ドバイの豪華な夕食で思い出す「川崎の某ソープランドに訪れたこと」

夫とドバイ旅行をした際に困ったのは、どこで夕食を取るかということでした。ドバイは戒律で酒を禁止しているイスラム教が国教のため、そこらにある飲食店に入っても基本的にはメニューに酒はありません。外国人向けの店やホテルのバーなどには置いてあるけれど、わたしも夫も現地の人で混雑しているような店が好きなタイプでありながら、メシに酒は欠かせない。いったいどうすれば現地の雰囲気を味わいながら、酒を飲めるのか。さんざ悩んだ挙句、わたしが選んだのは砂漠のど真ん中にあるレストランで夕食を取ることでした。

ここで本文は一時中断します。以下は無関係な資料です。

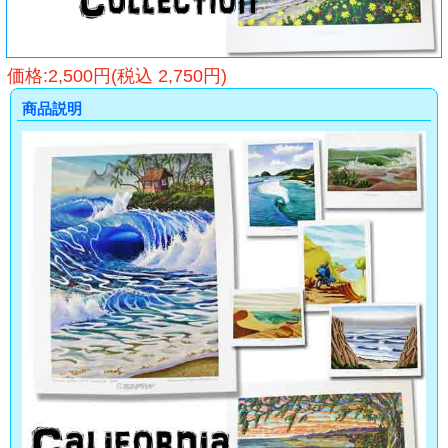
価格:2,500円(税込 2,750円)
商品説明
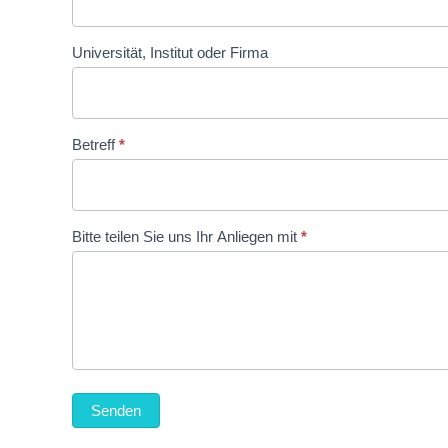
Universität, Institut oder Firma
Betreff
*
Bitte teilen Sie uns Ihr Anliegen mit
*
Senden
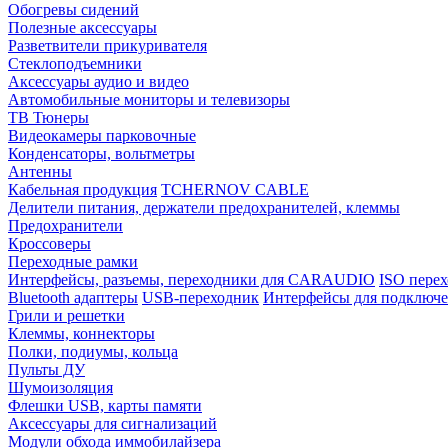
Обогревы сидений
Полезные аксессуары
Разветвители прикуривателя
Стеклоподъемники
Аксессуары аудио и видео
Автомобильные мониторы и телевизоры
ТВ Тюнеры
Видеокамеры парковочные
Конденсаторы, вольтметры
Антенны
Кабельная продукция
TCHERNOV CABLE
Делители питания, держатели предохранителей, клеммы
Предохранители
Кроссоверы
Переходные рамки
Интерфейсы, разъемы, переходники для CARAUDIO
ISO перех
Bluetooth адаптеры
USB-переходник
Интерфейсы для подключе
Грили и решетки
Клеммы, коннекторы
Полки, подиумы, кольца
Пульты ДУ
Шумоизоляция
Флешки USB, карты памяти
Аксессуары для сигнализаций
Модули обхода иммобилайзера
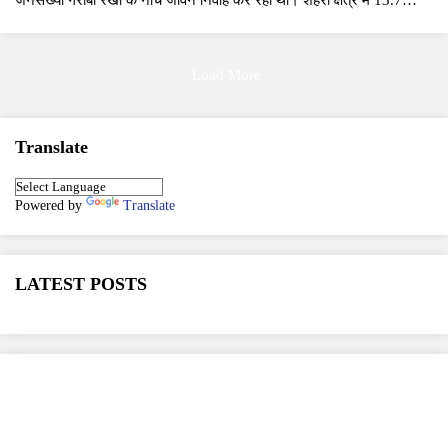
जनसंख्या गरीबी रेखा के नीचे जीवन निर्वाह कर रही थी। शहरी क्षेत्र में 13.7
प्रतिशत ए…
Load More
Translate
Powered by
Translate
LATEST POSTS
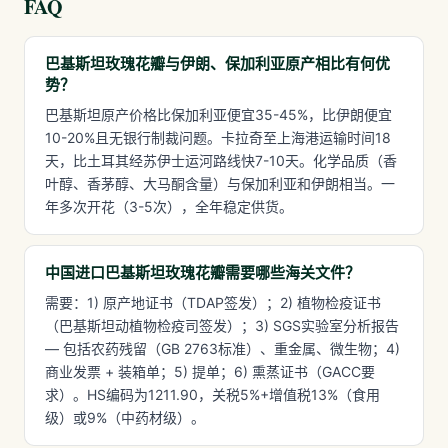
FAQ
巴基斯坦玫瑰花瓣与伊朗、保加利亚原产相比有何优
势？
巴基斯坦原产价格比保加利亚便宜35-45%，比伊朗便宜
10-20%且无银行制裁问题。卡拉奇至上海港运输时间18
天，比土耳其经苏伊士运河路线快7-10天。化学品质（香
叶醇、香茅醇、大马酮含量）与保加利亚和伊朗相当。一
年多次开花（3-5次），全年稳定供货。
中国进口巴基斯坦玫瑰花瓣需要哪些海关文件？
需要：1) 原产地证书（TDAP签发）；2) 植物检疫证书
（巴基斯坦动植物检疫司签发）；3) SGS实验室分析报告
— 包括农药残留（GB 2763标准）、重金属、微生物；4)
商业发票 + 装箱单；5) 提单；6) 熏蒸证书（GACC要
求）。HS编码为1211.90，关税5%+增值税13%（食用
级）或9%（中药材级）。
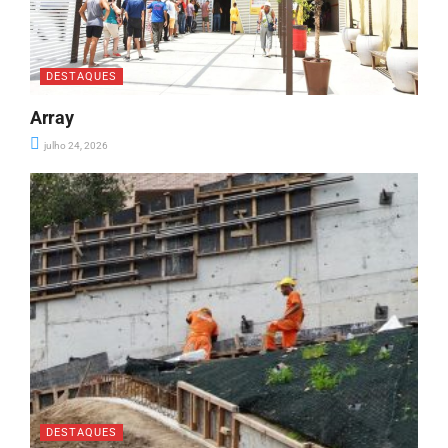
DESTAQUES
Array
julho 24, 2026
DESTAQUES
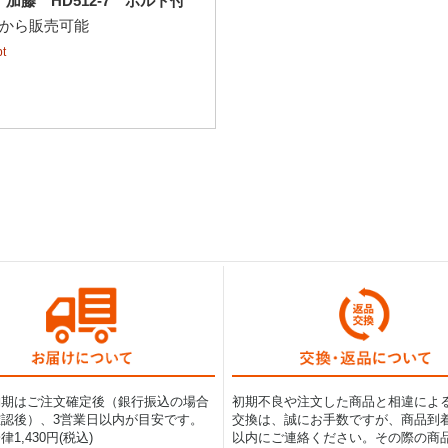
藤 HD512-7 ボルト付
個から販売可能
t
納期はご注文確定後（銀行振込の場合
初期不良や注文した商品と相違によ
認後）、3営業日以内が目安です。
交換は、誠にお手数ですが、商品到着
1,430円(税込)
以内にご連絡ください。その際の商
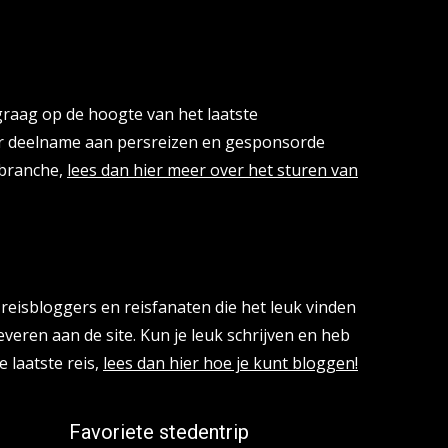
cies
 graag op de hoogte van het laatste
or deelname aan persreizen en gesponsorde
isbranche,
lees dan hier meer over het sturen van
reisbloggers en reisfanaten die het leuk vinden
everen aan de site. Kun je leuk schrijven en heb
e laatste reis,
lees dan hier hoe je kunt bloggen!
Favoriete stedentrip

そのレストランまではタクシーで、市街地から砂漠の中を延々と走って1時間ほどかかったと思います。真っ暗な砂漠の中に突如、ぽっかりと現れた明るい一区間。エキゾチックなランプが灯されたエントランスを抜けると、砂の上に敷いた絨毯の上に、テーブルや椅子が置かれ、それらを囲むようそれぞれ屋台があって、串で焼いた肉や、豆や茄子をペースト状にしたものや、シチューのようなものや、小麦粉を練って焼いたものなどが置かれている。それらのすべてが食べ放題でした。

ラクダがウロウロしているところといい、オウムを肩に乗せた男性が「一緒に写真を撮らないか」と営業してくるあたりといい、突如始まるおっぱいぷりんぷるんのベリーダンスといい、「現地の雰囲気」というよりも、むしろ「完全に作り込みまくった雰囲気」の店というのが正しいところでしたが、とにかくそのゴージャスさに息を飲みつつ、わたしが思い出していたのは、川崎の某ソープランドでした。

わたしが某ソープランドを訪れた理由

ソープランドという場所に、一度だけ足を踏み入れたことがあります。あれはSMクラブに在籍していた当時のことでした。あるときスタッフに「川崎の某ソープランドに、縛れる子を派遣することになったから協力お願いできる?」と頼まれたのです。どういうことか詳しく聞くと、「川崎の某ソープランドで、緊縛プレイのオプションを入れようということになったから、専用の縛り手が必要だということで業務提携することになった」という。そんなもの、ソープ嬢が縛るか、客に縛ってもらえばいいのでは、と思ったものの、スタッフいわく「ソープの子たちは縛ったりはしないし、客にも縛らせない」のだと。本番はするけれども客を縛りも縛らせもしない風俗嬢、本番はしないけれども鞭で打たれ浣腸は受け入れる風俗嬢。ひとそれぞれに「したくないこと」「したいこと」「できること」がある。

「これ、行ったらそのままソープ嬢として働かせられるパターンじゃないよね……」と若干の不安を抱きながらも向かった先は堀之内。四方八方、どこを見回してもソープランドという、ザ・風俗街に降り立ったわたしと同僚のSM嬢は「なんだかすごいところに来ちまった」と臆しながらも、スタッフに連れられてソープランドの中に足を踏み入れたのでした。